LEGIT

The question of legitimacy has become a central issue in Philippine politics at this time.



It is, of course, a question linked with the legal bases of Gloria Macapagal Arroyo’s presidency and her holding on to power.



While legitimacy assumes some form of a moral quality and character, it substantially plays upon public impressions and perceptions.



The key, however, to understanding what constitutes legitimacy is how we define the nature of the public and the consequent realities such as public impressions and/or public perceptions.



A good definition of what constitutes the “public” in the Philippines takes into account all the historical, cultural, and political variables. The public is not simply “they” who have lorded over our lives as a people— or “they” who are easily swayed by popular demands and sentiments.

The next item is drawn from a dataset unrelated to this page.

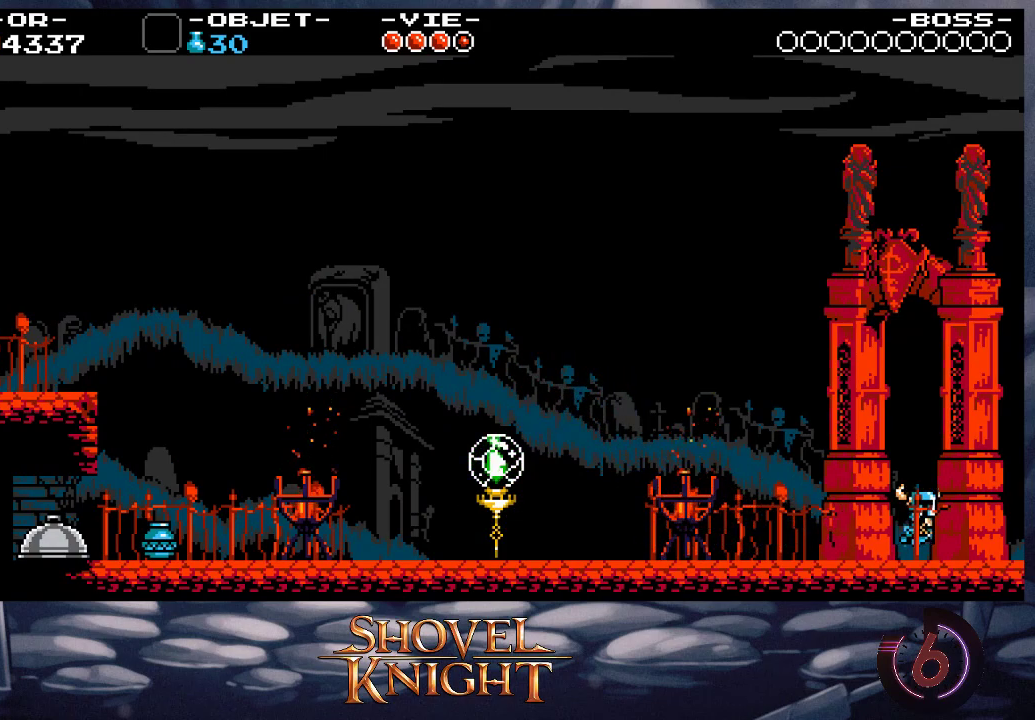
{"buttons": ["DPAD_RIGHT"], "button_events": []}
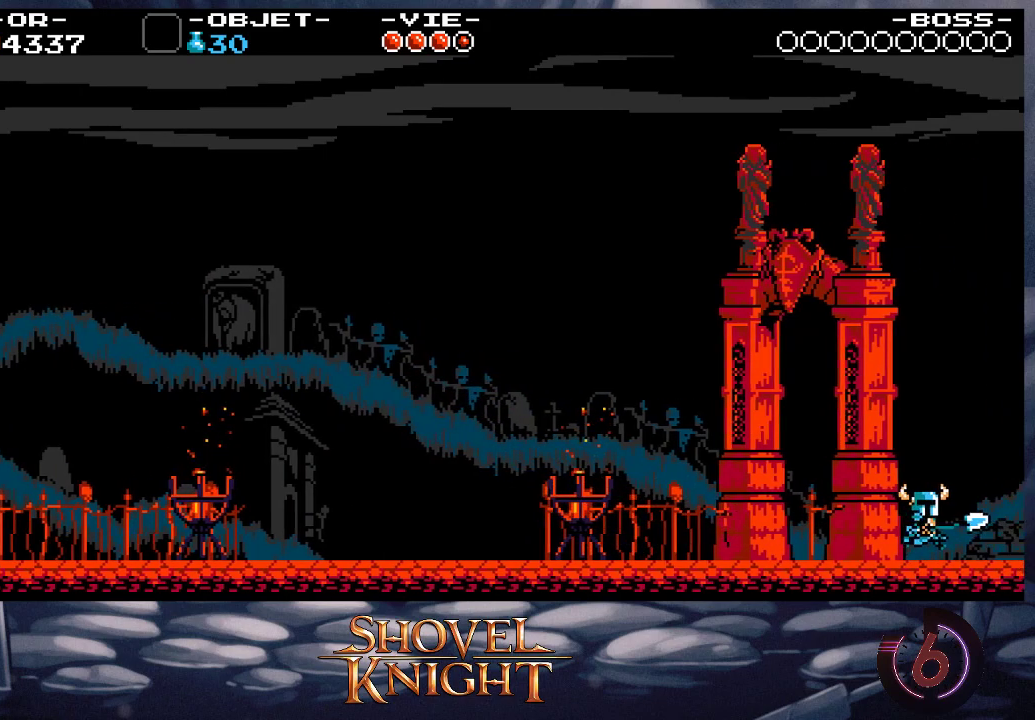
{"buttons": ["DPAD_RIGHT"], "button_events": []}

With the former President Corazon Aquino taking center stage in what some analysts and blabbers call as “Gloria resign movement,” we need to critique the nature of the word public that oppositionists and the ruling regime are using to make us believe that what they say to us—the “public”—has the form of a covenant and a truth.



The deposed President Joseph Estrada has more imagination when he used the misery and metaphor of the mahirap to appeal to the deprived who need justice— not in its abstract form but in concrete terms.



There is a misuse in this reference to the public—even as Susan Roces, with her fire and brimstone rhetoric, has called on the taumbayan and/or the sambayanan or the masa to get awakened, rise up, and fight for their right to defend the votes of the supposed-to-be future-ex president Fernando Poe Jr.



Roces, of course, is as confused as Vice President Noli de Castro when the latter talks about the bayan with his tenor in a manner that is bombastic—one that is calculated to add flair and drama to delusional claims to greatness that tended to drown the already-muffled voices of the taumbayan.



We are not going to spare Arroyo from this misuse of the bayan-masa-taumbayan-sambayanan metaphor.



Aquino’s take has reference to the country and nation in an equally confusing sense as Aquino, Roces the actress who was silent during the oppressive regime of the Marcoses, Panfilo Lacson the oppositionist whose claim to political legitimacy is by way of the blessings of the Erap presidency, and other characters in search of scenes and settings.



Already, we do not know much what will come next and when will the best days come and offer us a respite from all these that hamper us from moving on and having the good life.



With Arroyo’s regime still getting the heat and the pressure, we can only blame the masses for not joining in the fray that has been asking her to step down and hand over the power to de Castro.



Well, the elites do not like de Castro. He is so masa. He is not one of them—even if he continues to confuse the masa themselves with his appeal to the poor and hopeless and the deprived and the underprivileged.



The problem with the Arroyo presidency is legitimacy—that quality that we assign to the power to govern and with the attendant power having the semblance of moral ascendancy and thus approval by the thinking masses.



There is a qualification here: the thinking masses, the masses that get their education from re-imagining the translation into concrete terms their fundamental human rights to live the good life.



From hereon, we need to be critical about the way the ruling elite and the oppositionists continue to use us—we the real public, we who think thoughts about our life as a people, we who take as sacred our commitment to love the deprived and the underprivileged among our ranks.